For values, the fix
function looks something like fix f = f (fix f)
and is a way of factoring the recursion out of a recursive definition. In general, given a recursive definition like
fac 0 = 1
fac n = n * fac (n - 1)
we can transform it into one that takes an argument through which it "recurses":
fac' self 0 = 1
fac' self n = n * self (n - 1)
We can then recover the recursive fac
by fix fac'
. We have essentially split out the logic of a single "layer" of the function and then used fix
to recursively nest those layers.
It's natural to generalize this to types. By defining newtype Fix f = Roll (f (Fix f))
, we can transform a recursive type like
data IntList = Nil | Cons Int IntList
into
data IntList' self = Nil' | Cons' Int self
and recover IntList
as Fix IntList'
; we can now write Cons 1 (Cons 2 (Cons 3 Nil)))

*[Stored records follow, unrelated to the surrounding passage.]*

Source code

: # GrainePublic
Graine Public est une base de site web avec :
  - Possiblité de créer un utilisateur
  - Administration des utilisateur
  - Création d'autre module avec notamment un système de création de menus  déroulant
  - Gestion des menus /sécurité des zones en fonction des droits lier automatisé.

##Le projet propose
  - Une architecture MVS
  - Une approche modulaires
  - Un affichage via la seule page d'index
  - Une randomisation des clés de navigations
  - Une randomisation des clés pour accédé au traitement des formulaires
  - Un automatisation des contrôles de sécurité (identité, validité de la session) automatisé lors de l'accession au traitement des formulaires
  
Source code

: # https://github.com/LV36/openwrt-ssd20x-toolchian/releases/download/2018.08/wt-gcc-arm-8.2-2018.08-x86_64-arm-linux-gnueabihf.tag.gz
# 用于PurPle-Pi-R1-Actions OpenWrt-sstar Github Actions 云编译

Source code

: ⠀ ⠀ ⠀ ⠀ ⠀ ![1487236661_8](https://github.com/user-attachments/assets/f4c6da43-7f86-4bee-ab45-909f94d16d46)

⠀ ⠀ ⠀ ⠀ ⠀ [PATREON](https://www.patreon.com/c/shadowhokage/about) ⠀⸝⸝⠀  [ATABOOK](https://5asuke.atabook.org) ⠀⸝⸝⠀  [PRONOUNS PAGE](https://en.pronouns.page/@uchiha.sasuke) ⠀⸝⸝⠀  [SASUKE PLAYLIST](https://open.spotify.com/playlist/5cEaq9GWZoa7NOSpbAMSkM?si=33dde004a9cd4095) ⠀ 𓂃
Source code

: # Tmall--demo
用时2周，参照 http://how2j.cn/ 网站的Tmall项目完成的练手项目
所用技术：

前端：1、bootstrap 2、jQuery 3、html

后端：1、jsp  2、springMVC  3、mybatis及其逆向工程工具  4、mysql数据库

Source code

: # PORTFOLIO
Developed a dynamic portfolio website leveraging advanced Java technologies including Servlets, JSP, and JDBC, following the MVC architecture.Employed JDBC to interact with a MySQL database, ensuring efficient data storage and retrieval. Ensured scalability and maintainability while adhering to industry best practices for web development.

as Roll (Cons' 1 (Roll (Cons' 2 (Roll (Cons' 3 (Roll Nil'))))))
. This would seem to do little other than increase the amount of indirection in the code, but it has the benefit of allowing the writing of highly generic functions!
To elaborate: Consider a structurally recursive function like this:
showElems Nil = ""
showElems (Cons n ns) = show n ++ ";" ++ showElems ns
A precise way of capturing the fact that the recursion is structural is to observe that the function can be decomposed into 1. recursing on the nested occurrences in its argument; 2. making use of the structure of the argument and the results of the recursions. In particular, we can represent the input to part 2, an IntList
with any recursive occurrences replaced by their result after recursing, as a value of type IntList' String
! We can then factor out part 2 as:
showElems' :: IntList' String -> String
showElems' Nil' = ""
showElems' (Cons' n r) = show n ++ ";" ++ r
This is one case of a general phenomenon: Given a type Foo
which can be represented as Fix Foo'
for an appropriate Foo'
, any structurally recursive function Foo -> X
(for some result type X) can have its non-recursive portions factored out as something of type Foo' X -> X
. And furthermore, if we represent Foo
as Fix Foo'
in the first place, and Foo'
happens to have a Functor
instance, then we can add back the recursion using this extremely generic function:
cata :: Functor f => (f a -> a) -> Fix f -> a
cata phi (Roll layer) = phi (fmap (cata phi) layer)
This adds verbosity and isn't particularly useful for simple cases like showElems
, but this kind of genericity can sometimes be useful in more complicated situations. For example, here is a paper showing how to automatically derive a tail-recursive version of cata
for a restricted class of f
s.